Chiedo scusa se nel raccontarvi di quegli anni non riesco a prescindere dalle stimmate profonde che quei tempi hanno lasciato sulla mia pelle. Non so se vorrei essere al posto di uno che è “venuto dopo”, il professore Adolfo Scotto di Luzio (nato a Pozzuoli nel 1967) che insegna all’Università di Bergamo e che ha scritto un gran bel libro su quegli anni arroventati (Nel groviglio degli anni Ottanta, Einaudi, 2020), di cui lui può scrivere come di un “altrove” rispetto alla sua vicenda generazionale. Accenno con colpevole ritardo a questo libro edito già da alcuni mesi, perché era rimasto seppellito in una delle dieci o dodici pile di libri di cui piange la stanza in cui lavoro. Finalmente l’ho recuperato, e da quando ho cominciato a leggerlo non l’ho più lasciato. Scotto di Luzio si muove a meraviglia tra i fatti e i libri di un’epoca ormai lontana ma talmente cruciale. Va dalla Bologna del Settantasette dove sbocciarono i fumetti di Andrea Pazienza e il rock dei Gaznevada ai film di Sam Peckinpah talmente esemplari di una stagione, dalle aule universitarie berlinesi dove Herbert Marcuse e i suoi studenti in parte collimavano e in parte colluttavano fino alla notte dell’11 maggio 1968 quando le famiglie che abitavano nella parigina rue Gay Lussac accolsero in casa gli studenti (io uno di quelli) a proteggerli dalla vendetta dei Crs furibondi perché molti loro colleghi avevano avuto la testa sfrantumata dai pavés provenienti dalle soffitte di palazzi alti quattro o cinque piani.

A proposito dei maoisti, che in tutta Europa costituirono uno spicchio importante della generazione “sessantottina” a cominciare dalla Francia dove per un tempo quelli della Gauche prolétarienne ebbero dalla loro nientedimeno che Jean-Paul Sartre, Scotto di Luzio si sofferma su un fenomeno peculiare al maoismo francese. Ossia il fenomeno degli établis, quelli che si “stabilirono” in fabbrica identificandosi con il loro posto di lavoro, quei militanti e intellettuali borghesi che decisero di condividere in toto la realtà umana e professionale della classe operaia cui facevano costante riferimento: scelsero di andare a lavorare in fabbrica, otto ore al giorno alla catena di montaggio. Era il loro modo di affermare nei fatti che Marx non poteva aspettare.

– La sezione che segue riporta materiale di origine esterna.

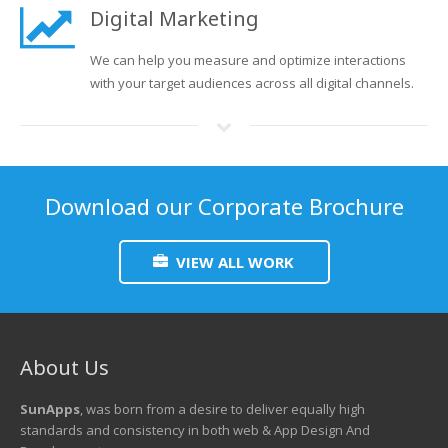
Digital Marketing
We can help you measure and optimize interactions
with your target audiences across all digital channels.
Download our Corporate Brochure
VIEW ALL WORK
About Us
SunApps
, was born from a desire to deliver equally high
standards and consistency in both web & App Design And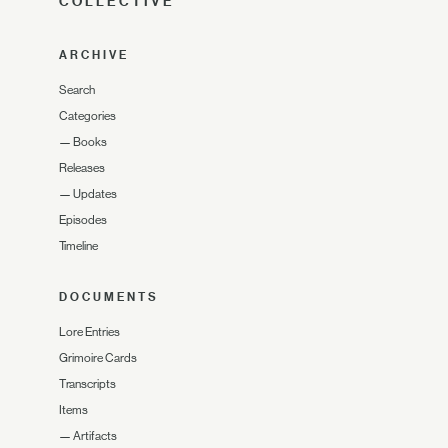
COLLECTIVE
ARCHIVE
Search
Categories
—
Books
Releases
—
Updates
Episodes
Timeline
DOCUMENTS
Lore Entries
Grimoire Cards
Transcripts
Items
—
Artifacts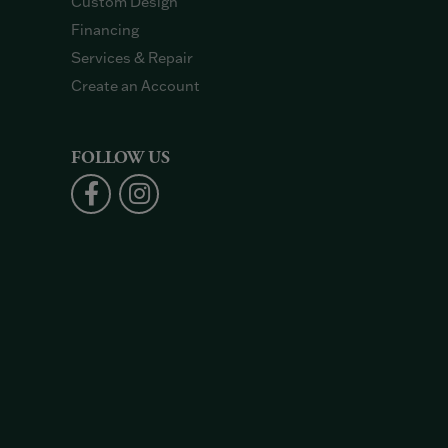
Custom Design
Financing
Services & Repair
Create an Account
FOLLOW US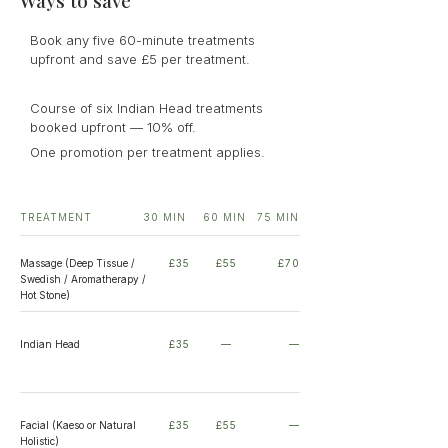
Ways to save
Book any five 60-minute treatments
upfront and save £5 per treatment.
Course of six Indian Head treatments
booked upfront — 10% off.
One promotion per treatment applies.
TREATMENT
30 MIN
60 MIN
75 MIN
Massage (Deep Tissue /
£35
£55
£70
Swedish / Aromatherapy /
Hot Stone)
Indian Head
£35
—
—
Facial (Kaeso or Natural
£35
£55
—
Holistic)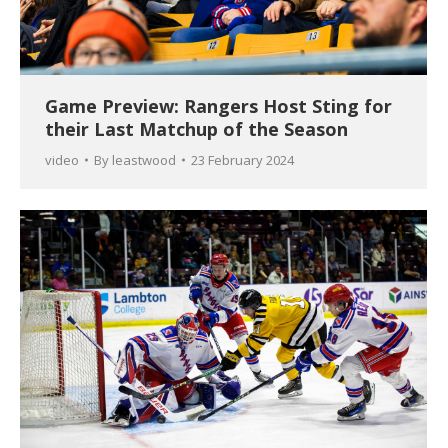
Game Preview: Rangers Host Sting for
their Last Matchup of the Season
video
By
leastwood
23 February 2024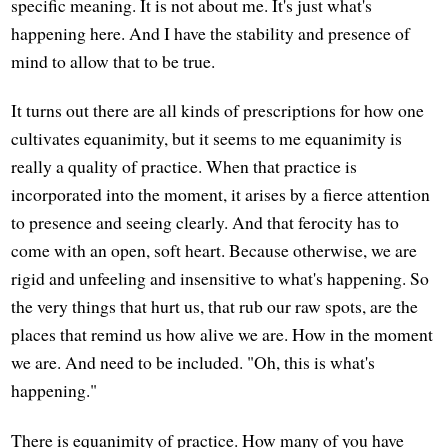
specific meaning. It is not about me. It's just what's
happening here. And I have the stability and presence of
mind to allow that to be true.
It turns out there are all kinds of prescriptions for how one
cultivates equanimity, but it seems to me equanimity is
really a quality of practice. When that practice is
incorporated into the moment, it arises by a fierce attention
to presence and seeing clearly. And that ferocity has to
come with an open, soft heart. Because otherwise, we are
rigid and unfeeling and insensitive to what's happening. So
the very things that hurt us, that rub our raw spots, are the
places that remind us how alive we are. How in the moment
we are. And need to be included. "Oh, this is what's
happening."
There is equanimity of practice. How many of you have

Una scelta palesemente irrealistica se additata quale modello di comportamento valido per un’intera generazione, ma di tutto rispetto sul piano morale. 

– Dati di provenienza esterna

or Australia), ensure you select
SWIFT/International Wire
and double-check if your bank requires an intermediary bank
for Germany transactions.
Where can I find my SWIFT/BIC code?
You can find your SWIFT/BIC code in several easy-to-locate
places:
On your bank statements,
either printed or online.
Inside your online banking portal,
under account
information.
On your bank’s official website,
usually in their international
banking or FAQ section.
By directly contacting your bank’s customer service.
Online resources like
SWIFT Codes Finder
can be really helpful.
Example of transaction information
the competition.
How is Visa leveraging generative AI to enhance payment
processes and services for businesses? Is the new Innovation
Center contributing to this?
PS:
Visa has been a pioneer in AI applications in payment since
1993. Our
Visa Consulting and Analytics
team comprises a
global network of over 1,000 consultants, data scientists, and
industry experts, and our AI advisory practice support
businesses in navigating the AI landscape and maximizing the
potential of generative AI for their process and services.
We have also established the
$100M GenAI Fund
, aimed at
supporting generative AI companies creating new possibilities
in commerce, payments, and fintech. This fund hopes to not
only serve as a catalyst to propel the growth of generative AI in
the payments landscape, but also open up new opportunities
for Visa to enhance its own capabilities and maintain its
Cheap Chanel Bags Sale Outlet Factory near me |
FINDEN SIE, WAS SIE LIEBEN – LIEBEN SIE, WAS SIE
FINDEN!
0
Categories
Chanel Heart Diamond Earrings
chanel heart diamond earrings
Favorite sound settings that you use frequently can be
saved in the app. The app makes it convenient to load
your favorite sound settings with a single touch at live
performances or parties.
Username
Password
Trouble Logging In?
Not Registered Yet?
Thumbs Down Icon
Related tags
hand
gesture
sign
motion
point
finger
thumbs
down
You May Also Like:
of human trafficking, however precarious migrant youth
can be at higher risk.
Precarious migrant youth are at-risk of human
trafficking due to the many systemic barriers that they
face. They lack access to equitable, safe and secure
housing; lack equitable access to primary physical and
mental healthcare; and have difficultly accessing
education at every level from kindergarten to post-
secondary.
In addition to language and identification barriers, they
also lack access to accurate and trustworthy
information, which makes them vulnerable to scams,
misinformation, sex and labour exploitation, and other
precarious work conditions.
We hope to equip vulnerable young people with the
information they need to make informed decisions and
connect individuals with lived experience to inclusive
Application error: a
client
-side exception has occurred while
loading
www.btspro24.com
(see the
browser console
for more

Com’è di tutto rispetto il libro, L’établi, che un ex militante della Gauche prolétarienne, il futuro sociologo Robert Linhart (nato nel 1944 in una famiglia ebrea di origine polacca) pubblicherà nel 1978, dieci anni dopo la sua esperienza di établi alla catena di montaggio di una fabbrica parigina della Citroën a Porte de Choisy. Pubblicato in Italia da Feltrinelli l’anno dopo, è un libro asciutto, implacabile. Leggi e ti trovi in imbarazzo al pensiero di avere avuto la fortuna di non doverti guadagnare il pane in quel modo, sempre gli stessi gesti e sempre fatti nello stesso tempo, dalla sette del mattino quando entri in fabbrica alle 17,45 quando ne esci. Pochi anni dopo la pubblicazione del libro, nel 1981, Linhart tentò il suicidio. A differenza di Camillo Bellocchio non ci riuscì.